Der Lenkungsausschuss beschließt auf Vorschlag des Hauptgeschäftsführers die Vorschriften für den Zugang der Öffentlichkeit zu Dokumenten der Agentur, wobei er die in der Verordnung (EG) Nr. 1049/2001 des Europäischen Parlaments und des Rates vom 30. Mai 2001 über den Zugang der Öffentlichkeit zu Dokumenten des Europäischen Parlaments, des Rates und der Kommission (2) festgelegten Grundsätze und Einschränkungen berücksichtigt.

Artikel 30

Sicherheit

(1)   Die Agentur wendet die in dem Beschluss 2001/264/EG (3) enthaltenen Sicherheitsvorschriften des Rates an.

(2)   Die Agentur stellt sicher, dass ihre externe Kommunikation angemessen gesichert ist und sorgt für deren angemessene Geschwindigkeit.

Artikel 31

Sprachenregelung

Die Sprachenregelung der Agentur wird vom Rat einstimmig festgelegt.

Artikel 32

Übergangsmaßnahmen

Der Generalsekretär/Hohe Vertreter ergreift die zur operativen Einrichtung der Agentur erforderlichen Maßnahmen.

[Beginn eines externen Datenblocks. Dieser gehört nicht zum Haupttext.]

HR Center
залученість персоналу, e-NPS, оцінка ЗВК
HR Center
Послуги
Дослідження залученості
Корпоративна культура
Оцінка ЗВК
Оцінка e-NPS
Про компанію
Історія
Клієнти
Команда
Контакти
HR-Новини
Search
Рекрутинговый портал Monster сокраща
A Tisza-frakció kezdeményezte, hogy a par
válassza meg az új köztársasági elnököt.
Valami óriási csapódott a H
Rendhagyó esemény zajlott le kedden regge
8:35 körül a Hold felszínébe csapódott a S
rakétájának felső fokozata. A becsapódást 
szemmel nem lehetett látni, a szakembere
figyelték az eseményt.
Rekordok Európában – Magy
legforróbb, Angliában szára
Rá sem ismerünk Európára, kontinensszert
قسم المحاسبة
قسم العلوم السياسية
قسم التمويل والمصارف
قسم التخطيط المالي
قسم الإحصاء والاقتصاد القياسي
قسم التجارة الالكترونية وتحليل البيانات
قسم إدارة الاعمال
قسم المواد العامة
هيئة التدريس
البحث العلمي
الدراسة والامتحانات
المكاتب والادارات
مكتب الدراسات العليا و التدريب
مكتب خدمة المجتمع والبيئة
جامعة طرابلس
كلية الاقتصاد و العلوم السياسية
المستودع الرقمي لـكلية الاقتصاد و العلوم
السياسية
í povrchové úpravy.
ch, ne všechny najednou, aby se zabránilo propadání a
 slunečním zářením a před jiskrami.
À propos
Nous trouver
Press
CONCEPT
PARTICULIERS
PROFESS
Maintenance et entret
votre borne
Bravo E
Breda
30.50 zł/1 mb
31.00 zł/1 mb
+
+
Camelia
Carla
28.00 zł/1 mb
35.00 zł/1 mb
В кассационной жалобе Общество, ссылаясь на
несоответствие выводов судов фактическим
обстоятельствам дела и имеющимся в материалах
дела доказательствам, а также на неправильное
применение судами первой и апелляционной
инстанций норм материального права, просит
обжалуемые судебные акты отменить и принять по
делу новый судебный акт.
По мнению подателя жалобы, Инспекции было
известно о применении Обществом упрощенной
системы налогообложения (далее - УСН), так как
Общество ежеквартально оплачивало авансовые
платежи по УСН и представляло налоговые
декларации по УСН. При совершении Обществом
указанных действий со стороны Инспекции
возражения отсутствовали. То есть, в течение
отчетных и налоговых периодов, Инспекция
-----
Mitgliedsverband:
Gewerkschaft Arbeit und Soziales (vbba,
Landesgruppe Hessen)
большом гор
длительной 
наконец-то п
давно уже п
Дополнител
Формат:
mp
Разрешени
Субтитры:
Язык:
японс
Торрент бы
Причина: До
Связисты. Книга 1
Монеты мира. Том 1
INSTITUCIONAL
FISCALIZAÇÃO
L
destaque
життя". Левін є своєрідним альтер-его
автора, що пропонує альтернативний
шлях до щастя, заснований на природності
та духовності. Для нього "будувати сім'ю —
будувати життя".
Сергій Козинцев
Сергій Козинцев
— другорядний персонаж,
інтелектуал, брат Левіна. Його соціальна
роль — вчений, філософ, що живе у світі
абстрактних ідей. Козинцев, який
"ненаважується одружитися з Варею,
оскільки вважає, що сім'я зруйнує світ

Zu diesem Zweck kann er auch die im Rahmen dieser Gemeinsamen Aktion für den Hauptgeschäftsführer vorgesehenen Befugnisse ausüben, bis ein Hauptgeschäftsführer ernannt ist.

Artikel 33

Diese Gemeinsame Aktion tritt am Tag ihrer Annahme in Kraft.

Artikel 34

Diese Gemeinsame Aktion wird im Amtsblatt der Europäischen Union veröffentlicht.

Geschehen zu Brüssel am 12. Juli 2004.

Im Namen des Rates

Der Präsident

B. BOT


(1)  ABl. L 253 vom 7.10.2000, S. 42.

(2)  ABl. L 145 vom 31.5.2001, S. 43.

(3)  ABl. L 101 vom 11.4.2001, S. 1.